Ero stato un vero idiota.
Estrassi il cellulare dalla tasca, senza un valido motivo. Ritrovarmi solo soletto nella hall come un pezzente non rientrava nei miei piani. Mi sentivo come se mi avessero sbattuto fuori dalla mia comfort zone, mi sentivo un derelitto. Sfarzosi lucernari, divani Chesterfield – il cui nome, tra l'altro, mi ricordava un marchio di sigarette che acquistavo ben volentieri –, pavimenti in parquet. Tutto, intorno a me, risplendeva di luce. Mentre io mi sentivo spento come non mai. Ma una focosa rabbia mi accendeva. E continuava ad alimentare una pericolosa fiamma dentro di me. 

Nell'istante in cui avevo spento l'ennesima sigaretta, avevo riconsegnato la card al receptionista e avevo detto addio a quell'albergo dal gusto squisitamente fiorentino. Poi, avevo cercato delle informazioni sul conto di Megan Rossi. Lavorava nella redazione del suo stesso padre. Ma qualcosa mi diceva che non si sarebbe fatta trovare tanto facilmente. Provai a richiamare, coltivando la piccola speranza che mi rispondesse il caporedattore della testata di cui Megan era responsabile.

«Pronto?»

«Ehm... buongiorno, signor Baldini. Potrei chiederle gentilmente se Megan Rossi è in servizio oggi? Io sarei un suo collega.»

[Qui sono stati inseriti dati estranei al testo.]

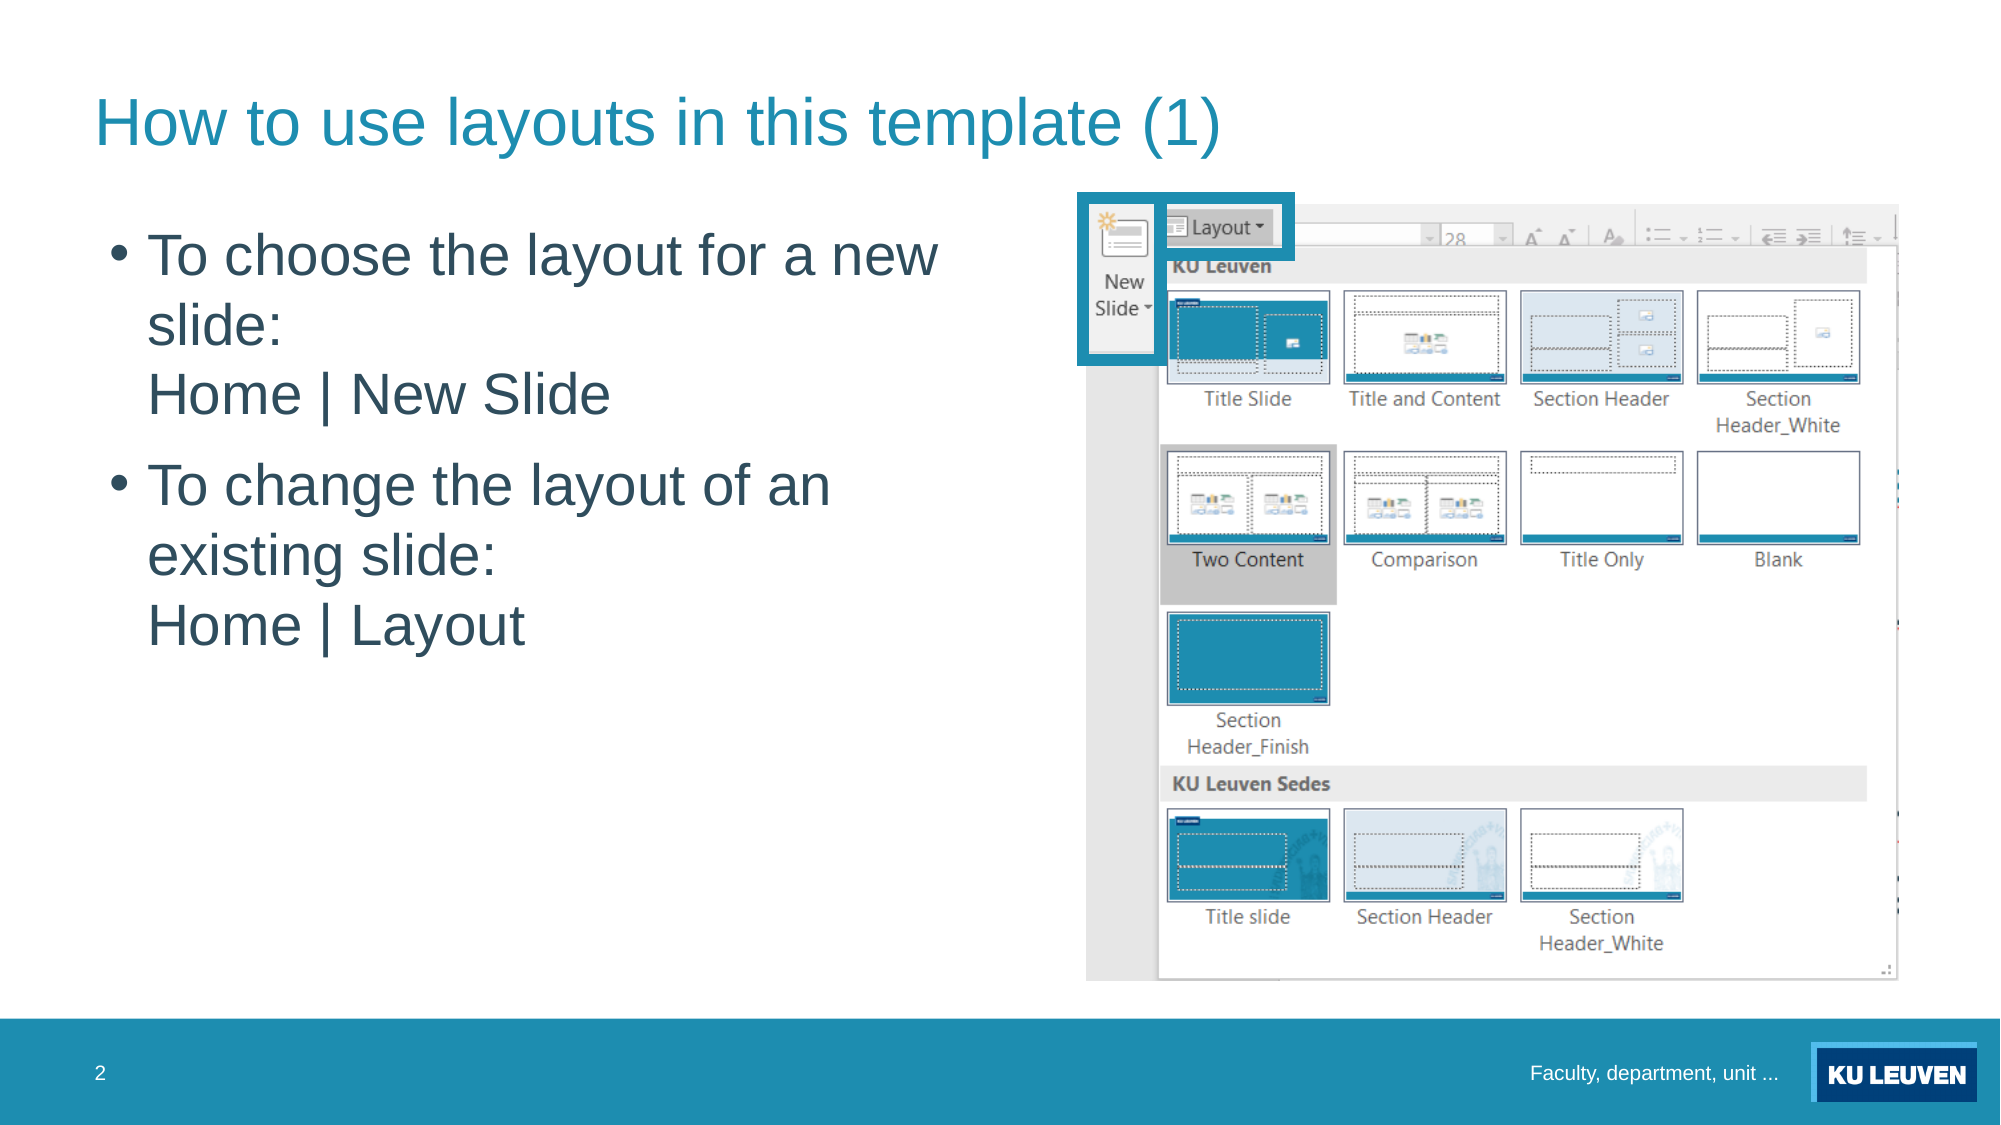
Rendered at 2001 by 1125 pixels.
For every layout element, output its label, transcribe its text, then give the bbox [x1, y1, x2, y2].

«Veramente no. Ha chiesto una settimana di aspettativa. Ieri mattina, però, ha fatto capolino nel suo ufficio per scrivere e pubblicare un articolo.»

Sorrisi, amaro. Sapevo benissimo di cosa stesse parlando. Megan l'aveva fatto davvero. Non c'era più alcun dubbio. «Per caso le ha detto dove andava?»

«Purtroppo no, mi dispiace.»

«D'accordo, la ringrazio. Buona giornata.»

«A lei.»

Richiusi il telefono e sospirai. Per me, quella giornata sarebbe stata tutt'altro che buona. Dove potevo rintracciare Megan?
Decisi di giocare a carte scoperte. Ripresi il cellulare e digitai il suo numero, cliccando quei tasti con rinnovata energia. Dopo un paio di squilli, partì la segreteria. «Vigliacca del cazzo!»

Decisi di mandarle un messaggio via WhatsApp. Non contento, gliene mandai anche uno tradizionale. 

Ti devo parlare. Potresti dirmi dove ti sei cacciata?  

Il Diavolo veste Prada 2.

Mi firmai in quel modo perché non volevo assolutamente che lei mi considerasse un idiota. Io, a differenza di lei, avevo le palle. E non mi riferivo certo a quelle palle.

Dopo qualche minuto, sorprendentemente, ricevetti risposta. 

Sono nel tuo ufficio. Ti aspetto qui.

Nel mio ufficio? Quella poco di buono nel mio ufficio?! Decisi di chiamare un taxi seduta stante, quindi raggiunsi l'aeroporto. Presi il primo volo disponibile per Los Angeles. Senza fiatare, mi ritrovai a guardare il paesaggio fuori dal finestrino circolare del velivolo. Sarebbe stato così semplice se lei non mi avesse lasciato. O se anche io avessi lasciato questo mondo. Vivere senza di lei era stato dissacrante, e chissà quanto altro inferno mi aspettava. Il colpo infertomi da Megan era stato davvero forte. Mi aveva messo completamente k.o. Perché dal momento esatto in cui l'avevo conosciuta, tutti i miei dèmoni erano tornati a farmi visita. Melissa era tornata a farmi visita. Lei non se ne era mai andata. Si trovava ancora lì, dentro al mio cuore spezzato. E forse, stavo ancora vivendo solo per lei.